Ingediend | 19 oktober 2017 |
---|---|
Beantwoord | 19 december 2017 (na 61 dagen) |
Indieners | Joba van den Berg-Jansen (CDA), Erik Ronnes (CDA) |
Beantwoord door | Ronald Plasterk (PvdA), Jeroen Dijsselbloem (PvdA) |
Onderwerpen | ruimte en infrastructuur ruimtelijke ordening |
Bron vraag | https://zoek.officielebekendmakingen.nl/kv-tk-2017Z13915.html |
Bron antwoord | https://zoek.officielebekendmakingen.nl/ah-tk-20172018-740.html |
Ja.
De inhoud van het recht van erfpacht wordt bepaald door de wettelijke regeling van titel 5.7 van het Burgerlijk Wetboek (BW) en hoofdzakelijk door partijen in de akte van vestiging en op grond daarvan eventueel toepasselijke algemene voorwaarden. Daarnaast spelen de eisen van redelijkheid en billijkheid een rol, die impliceren dat de redelijkheid en billijkheid zowel aanvullend als beperkend kunnen werken ten opzichte van wat is overeengekomen (artikel 6:248 BW). Bij de aankoop van een erfpachtrecht rust op de makelaar en notaris een informatieplicht, de koper zal daarom ook dienen te worden geïnformeerd over de inhoud van zijn erfpachtrecht. Van de erfpachter zelf mag ook verwacht worden dat hij zichzelf voldoende informeert. Bij geschillen staat de weg naar de burgerlijke rechter open. Voor de erfpacht in Amsterdam en op de Waddeneilanden geldt bovendien dat de erfverpachters veelal gebonden zijn aan de algemene beginselen van behoorlijk bestuur. Hiermee wordt erfpachters voldoende bescherming geboden.

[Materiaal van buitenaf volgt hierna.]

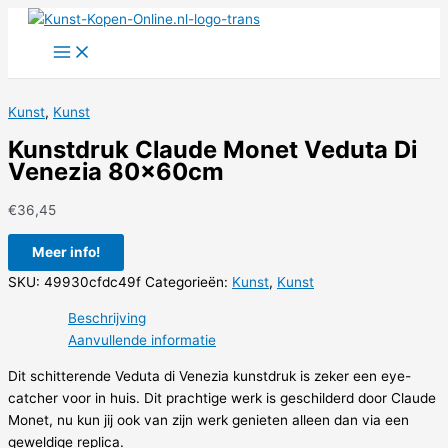
Ga
naar
de
inhoud
Kunst
,
Kunst
Kunstdruk Claude Monet Veduta Di
Venezia 80x60cm
€
36,45
Meer info!
SKU:
49930cfdc49f
Categorieën:
Kunst
,
Kunst
Beschrijving
Aanvullende informatie
Dit schitterende Veduta di Venezia kunstdruk is zeker een eye-
catcher voor in huis. Dit prachtige werk is geschilderd door Claude
Monet, nu kun jij ook van zijn werk genieten alleen dan via een
geweldige replica.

Erfpacht is een zakelijk recht en valt onder de werking van het BW. Middels de erfpachtovereenkomst hebben de woningeigenaren een privaatrechtelijke overeenkomst (via de vestigingsakte van de erfpacht) die hen het recht geeft om gebruik te maken van de grond, al dan niet tegen een vergoeding, de canon. De overstapmogelijkheid naar eeuwigdurende erfpacht in Amsterdam is een nieuwe mogelijkheid die de waardeontwikkeling na overstap niet meer, zoals sinds invoering van erfpacht in Amsterdam in 1896, aan de gemeenschap laat toekomen, maar aan de erfpachter. De overstap naar eeuwigdurende erfpacht is een vrijwillige keus. De erfpachter kan er ook voor kiezen om niet over te stappen en in het voortdurende stelsel te blijven. Voor erfpachtovereenkomsten gelden de normen van redelijkheid en billijkheid, die impliceren dat de erfverpachter en erfpachter over en weer met elkaars gerechtvaardigde belangen rekening moeten houden (zie naast titel 5.7 BW, de artikelen 6:2 en 6:248 van het BW). Dit betekent dat de erfpachter voldoende informatie dient te krijgen over de belangrijkste kenmerken van de erfpachtovereenkomst. Deze zijn, naast in wettelijke voorschriften, vastgelegd in de vestigingsakte. Bij geschillen staat de weg naar de burgerlijke rechter open. Bovendien dienen overheden als erfverpachter zich te houden aan de algemene beginselen van behoorlijk bestuur. Op deze manier worden consumenten voldoende beschermd.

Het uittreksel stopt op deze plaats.